A system for curing an ultraviolet adhesive located within a container may include a container. The container may include a base having a first mating surface disposed along the base. A cover may include a second mating surface. The ultraviolet adhesive may be located between the first mating surface and the second mating surface. An ultraviolet LED may be located within the base and is configured to emit ultraviolet light to cure the ultraviolet adhesive.

Description

FIELD

The present disclosure generally relates to curing an adhesive and, more particularly, is related to curing an ultraviolet adhesive within a container.

BACKGROUND

Adhesives generally may be dispensed inside a container for cosmetic reasons, as to prevent visibility of the adhesive to a user. Ultraviolet adhesives generally may be used to mate surfaces because of their ease to apply, and ultraviolet adhesives generally may not emit harmful vapors that could damage sensitive electronic components. However, to properly cure the ultraviolet adhesive and achieve a desired bonding strength, the ultraviolet adhesive requires curing with exposure to a sufficient irradiance of ultraviolet light.

Curing an adhesive that is located within the housing of a container may be difficult, as a container may contain materials that are not transparent to ultraviolet light or otherwise hinder the irradiance of ultraviolet light. When materials of a container block at least some of the irradiance of ultraviolet light onto the ultraviolet adhesive, it may take a longer period of time for ultraviolet light irradiated from outside of the container to cure the ultraviolet adhesive or otherwise impede proper curing, which may create a burden on manufacturing processes. A more efficient and less time-consuming option to cure an ultraviolet adhesive located within a container is needed.

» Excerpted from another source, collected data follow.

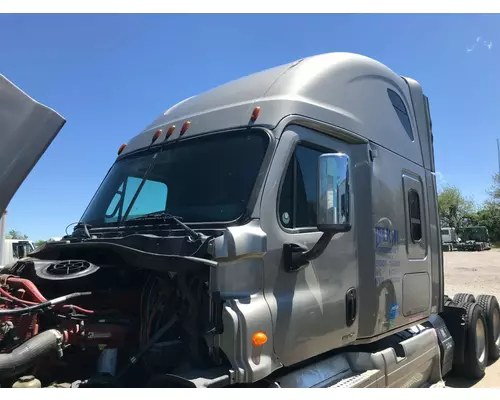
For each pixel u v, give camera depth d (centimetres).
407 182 512
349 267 394
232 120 372
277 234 327
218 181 347
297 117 364
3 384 266
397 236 475
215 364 293
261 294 309
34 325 298
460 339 640
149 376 302
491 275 2106
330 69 426
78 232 405
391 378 423
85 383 288
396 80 548
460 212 6316
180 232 330
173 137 402
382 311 430
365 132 441
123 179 420
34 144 274
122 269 351
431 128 625
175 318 304
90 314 320
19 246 1762
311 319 343
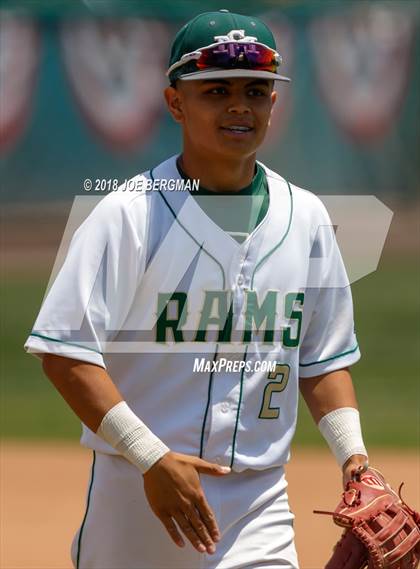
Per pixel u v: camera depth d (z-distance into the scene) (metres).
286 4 92.88
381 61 98.31
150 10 89.62
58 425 35.38
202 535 10.79
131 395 11.74
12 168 93.38
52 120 94.06
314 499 26.14
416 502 25.09
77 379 11.08
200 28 11.35
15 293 62.19
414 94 100.06
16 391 40.59
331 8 94.38
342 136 97.62
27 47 92.69
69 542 23.11
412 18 97.94
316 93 96.56
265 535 11.79
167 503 10.75
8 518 24.94
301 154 96.81
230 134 11.37
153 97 93.88
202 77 11.18
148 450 10.79
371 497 11.69
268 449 11.89
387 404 38.22
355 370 44.16
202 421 11.62
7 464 30.22
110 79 93.75
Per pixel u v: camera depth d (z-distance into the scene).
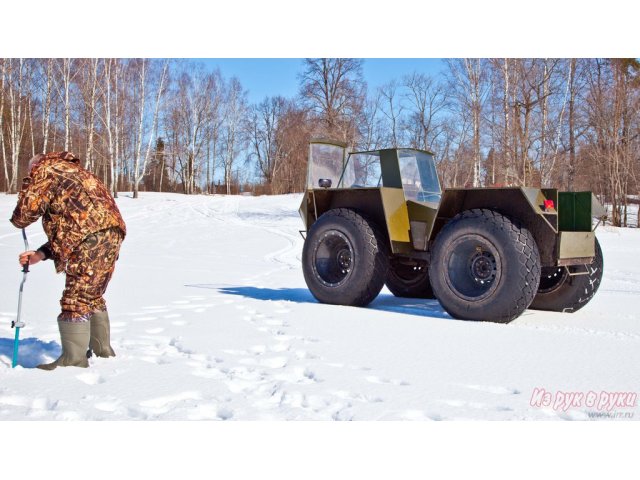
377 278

Thus, a heretofore unaddressed need exists in the industry to address the aforementioned deficiencies and inadequacies.

SUMMARY

In light of the foregoing, the present disclosure generally relates to systems and methods for curing an ultraviolet adhesive located within a container. Generally, with reference to the structure of the system for curing an ultraviolet adhesive within a container, the container may include a base that may include a first mating surface disposed along the base. The container may include a cover having a second mating surface. The ultraviolet adhesive may be located between the first and second mating surfaces. An ultraviolet LED may be located within the base and may be configured to emit ultraviolet light to cure the ultraviolet adhesive.

Generally, with reference to the structure of the system for curing an adhesive within an LED module, the LED module may include a base including a first mating surface disposed along the base. The LED module may include a cover having a second mating surface engaged with the first mating surface. The ultraviolet adhesive may be located between the first and second mating surfaces. At least one visible spectrum LED may be located within the base and is configured to emit visible light. At least one ultraviolet LED may be located within the base and may configured to emit ultraviolet light onto the ultraviolet adhesive to cure the ultraviolet adhesive.

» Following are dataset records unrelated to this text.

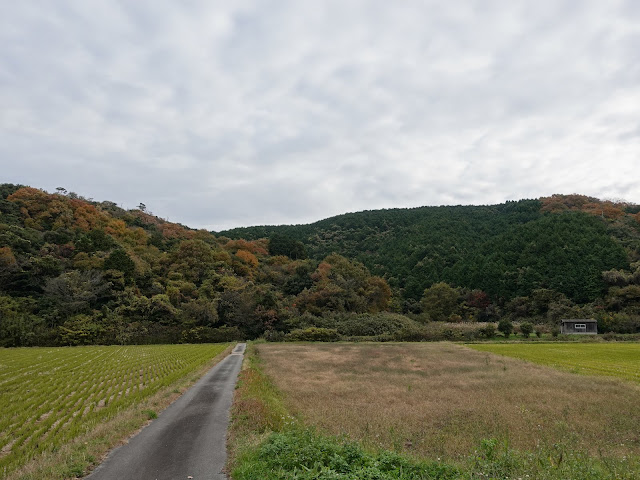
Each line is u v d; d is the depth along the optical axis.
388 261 135.88
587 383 26.28
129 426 13.84
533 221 129.12
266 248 128.12
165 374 29.06
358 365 37.66
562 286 93.75
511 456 10.24
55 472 9.40
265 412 15.25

Generally, the method for curing an ultraviolet adhesive within a container may contain the step of: applying the ultraviolet adhesive to a mating surface of the container. The container may include a base having a first mating surface located along a base. The container may include an ultraviolet LED located within the base. The container may include a cover having a second mating surface. The method may include engaging the first mating surface and the second mating surface. The method may include emitting ultraviolet light using the ultraviolet LED to cure the ultraviolet adhesive.

Other systems, methods, features, and advantages of the present disclosure will be or become apparent to one with skill in the art upon examination of the following drawings and detailed description. It is intended that all such additional systems, methods, features, and advantages be included within this description, be within the scope of the present disclosure, and be protected by the accompanying claims.

BRIEF DESCRIPTION OF THE DRAWINGS

The present disclosure can be better understood with reference to the following drawings. The components of the drawing are not necessarily to scale, emphasis instead being placed upon clearly illustrating the principles of the present disclosure. Moreover, in the drawings, like referenced numbers designate corresponding parts throughout the several views.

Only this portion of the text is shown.